“‘Murder, rape and pillage’ hardly does the Black Cobra justice.” Major Gareth Hamilton, one of the four officers who served under Del, glanced up, his brown gaze pinning Hastings. “This reads more like deliberate terrorization of villages, which suggests an attempt to subjugate. For a cult, that’s ambitious-an attempt to seize power beyond the usual bleeding of money and goods.”
“Establishing a yoke of fear.” Captain Rafe Carstairs, seated three seats along from Del, joined Gareth in tossing the report he’d read back on the desk.
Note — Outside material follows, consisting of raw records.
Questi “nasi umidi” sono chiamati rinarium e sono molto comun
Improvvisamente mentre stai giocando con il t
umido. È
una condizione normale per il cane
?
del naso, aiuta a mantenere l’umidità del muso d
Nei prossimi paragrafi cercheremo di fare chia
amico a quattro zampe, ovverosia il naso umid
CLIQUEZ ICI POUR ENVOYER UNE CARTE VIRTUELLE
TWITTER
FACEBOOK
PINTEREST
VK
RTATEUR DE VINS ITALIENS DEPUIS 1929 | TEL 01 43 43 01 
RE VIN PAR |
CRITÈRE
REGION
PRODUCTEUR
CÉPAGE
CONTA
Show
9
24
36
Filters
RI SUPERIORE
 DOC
Rafe’s aristocratic features showed evidence of distaste, even disgust, which told Del that the contents of the report Rafe had read were truly dreadful.
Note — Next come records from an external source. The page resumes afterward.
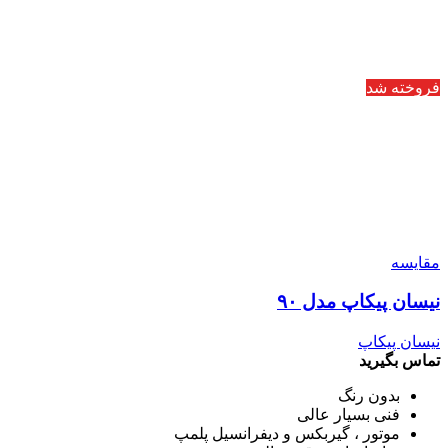
فروخته شد
مقایسه
نیسان پیکاپ مدل ۹۰
نیسان پیکاپ
تماس بگیرید
بدون رنگ
فنی بسیار عالی
موتور ، گیربکس و دیفرانسیل پلمپ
All five of them seated before Hastings’s desk had seen human carnage unimaginable to most; as a group they’d served through the Peninsula campaign in the cavalry under Paget, then been in the thick of the action at Waterloo, and had subsequently taken commissions with the Honorable East India Company to serve under Hastings as an elite group of officers deployed specifically to deal with the worst uprisings and instabilities the subcontinent had thrown up over the past seven years.
Seated between Gareth and Rafe, Major Logan Monteith’s lip curled as, with a flick of his tanned wrist, he sent the report he’d read skating to join the others on the desk. “This Black Cobra makes Kali and her thugees look civilized.”
Beyond Rafe, the last and youngest of their five, Captain James MacFarlane, still faintly baby-faced even though he was twenty-nine, leaned forward and carefully laid the document he’d perused with the others. “Has Bombay no clue as to who’s behind this? No trail-no associates, no area in which the Cobra has its headquarters?”
“After more than five months of active searching, Bombay has precisely nothing beyond a suspicion that some of the Maratha princelings have been drawn into clandestinely supporting the cult.”